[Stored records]
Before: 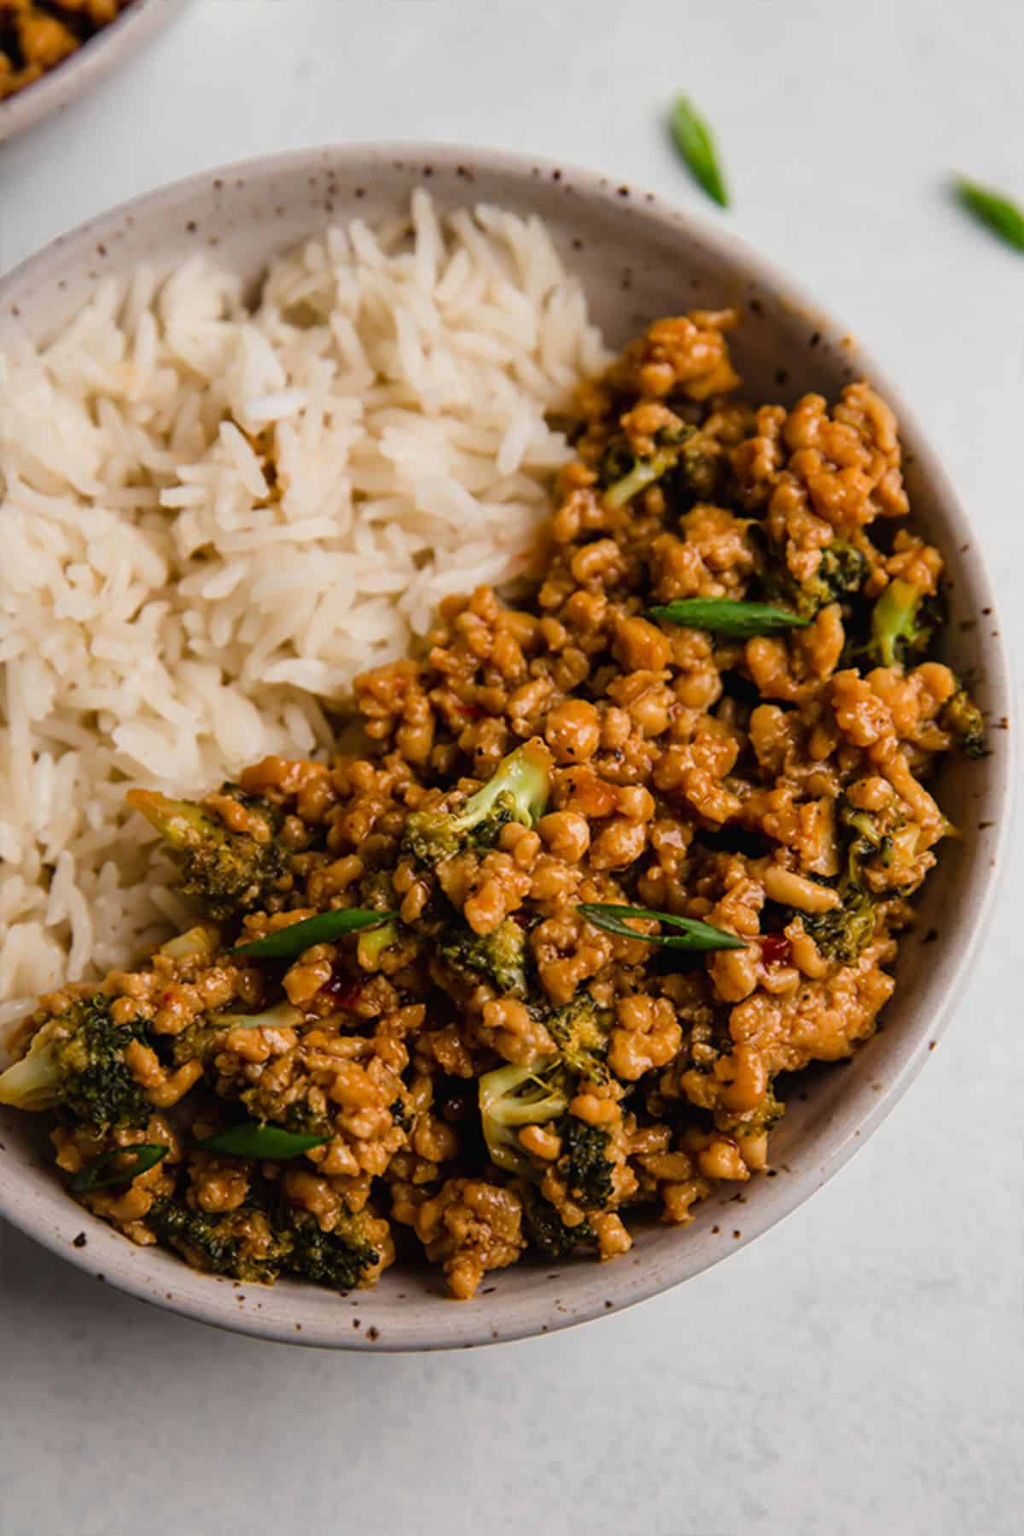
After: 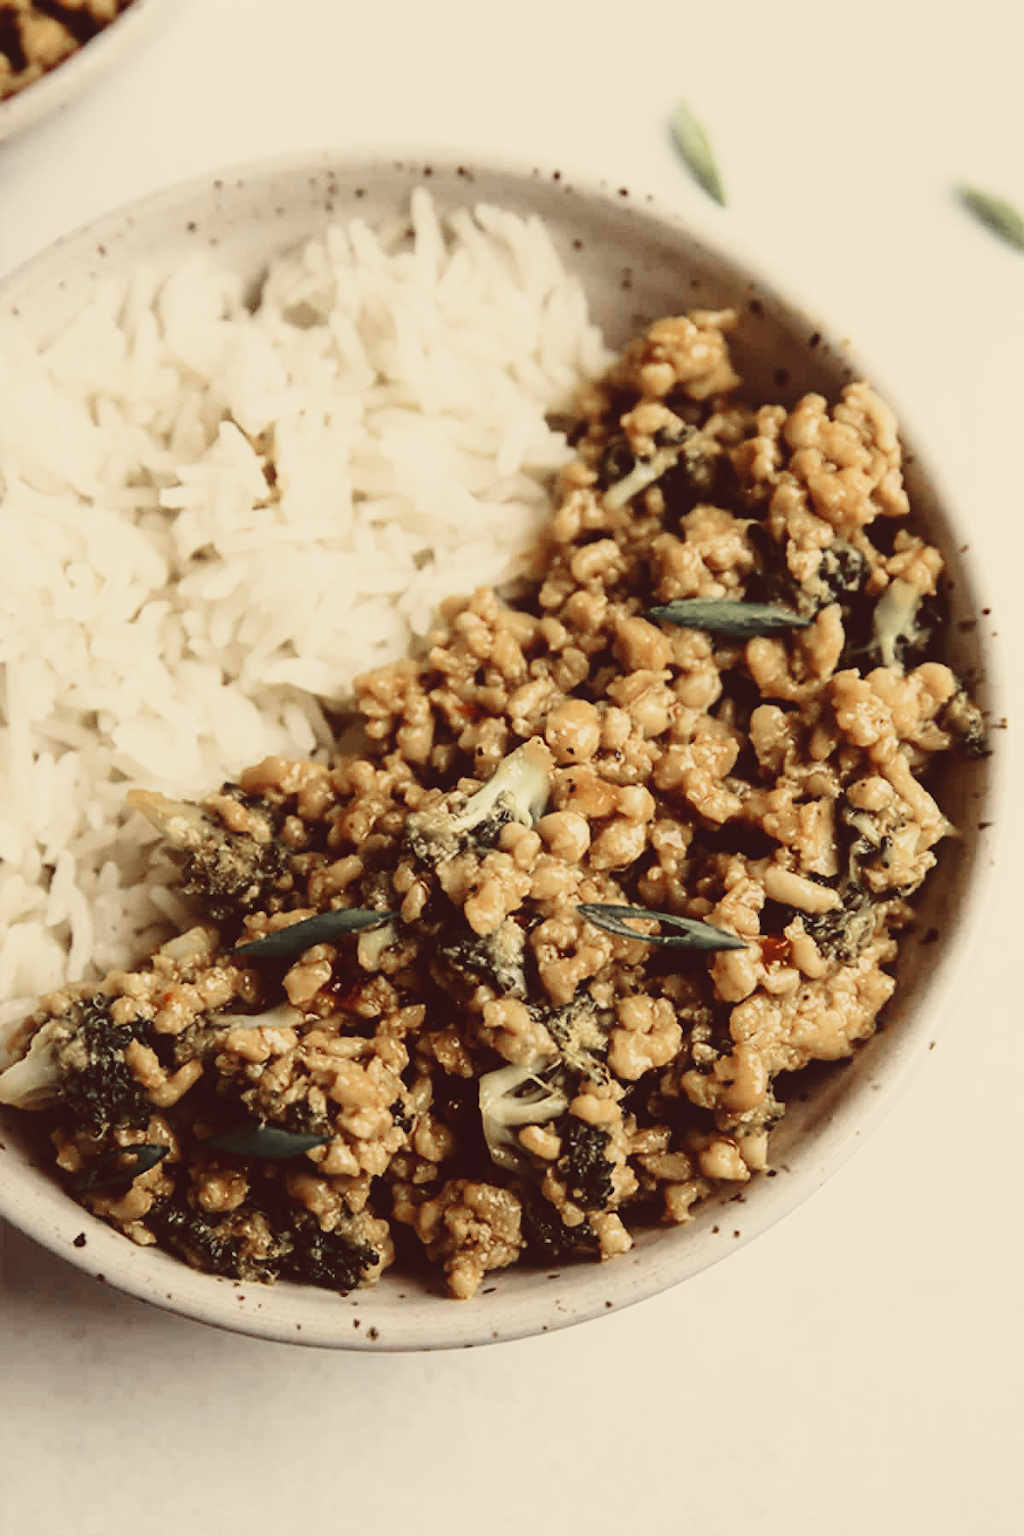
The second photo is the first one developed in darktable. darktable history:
contrast equalizer: y [[0.46, 0.454, 0.451, 0.451, 0.455, 0.46], [0.5 ×6], [0.5 ×6], [0 ×6], [0 ×6]]
sharpen: radius 1
base curve: curves: ch0 [(0, 0) (0.028, 0.03) (0.121, 0.232) (0.46, 0.748) (0.859, 0.968) (1, 1)], preserve colors none
contrast brightness saturation: contrast -0.26, saturation -0.43
tone curve: curves: ch0 [(0, 0) (0.195, 0.109) (0.751, 0.848) (1, 1)], color space Lab, linked channels, preserve colors none
color correction: highlights a* -0.482, highlights b* 40, shadows a* 9.8, shadows b* -0.161
color zones: curves: ch1 [(0, 0.708) (0.088, 0.648) (0.245, 0.187) (0.429, 0.326) (0.571, 0.498) (0.714, 0.5) (0.857, 0.5) (1, 0.708)]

TASK TO CARRY OUT>
Transcribe all of the lines above verbatim, omitting the pictures from your answer.

EXPECTED ANSWER>
Before: 
After: 
The second photo is the first one developed in darktable. darktable history:
contrast equalizer: y [[0.46, 0.454, 0.451, 0.451, 0.455, 0.46], [0.5 ×6], [0.5 ×6], [0 ×6], [0 ×6]]
sharpen: radius 1
base curve: curves: ch0 [(0, 0) (0.028, 0.03) (0.121, 0.232) (0.46, 0.748) (0.859, 0.968) (1, 1)], preserve colors none
contrast brightness saturation: contrast -0.26, saturation -0.43
tone curve: curves: ch0 [(0, 0) (0.195, 0.109) (0.751, 0.848) (1, 1)], color space Lab, linked channels, preserve colors none
color correction: highlights a* -0.482, highlights b* 40, shadows a* 9.8, shadows b* -0.161
color zones: curves: ch1 [(0, 0.708) (0.088, 0.648) (0.245, 0.187) (0.429, 0.326) (0.571, 0.498) (0.714, 0.5) (0.857, 0.5) (1, 0.708)]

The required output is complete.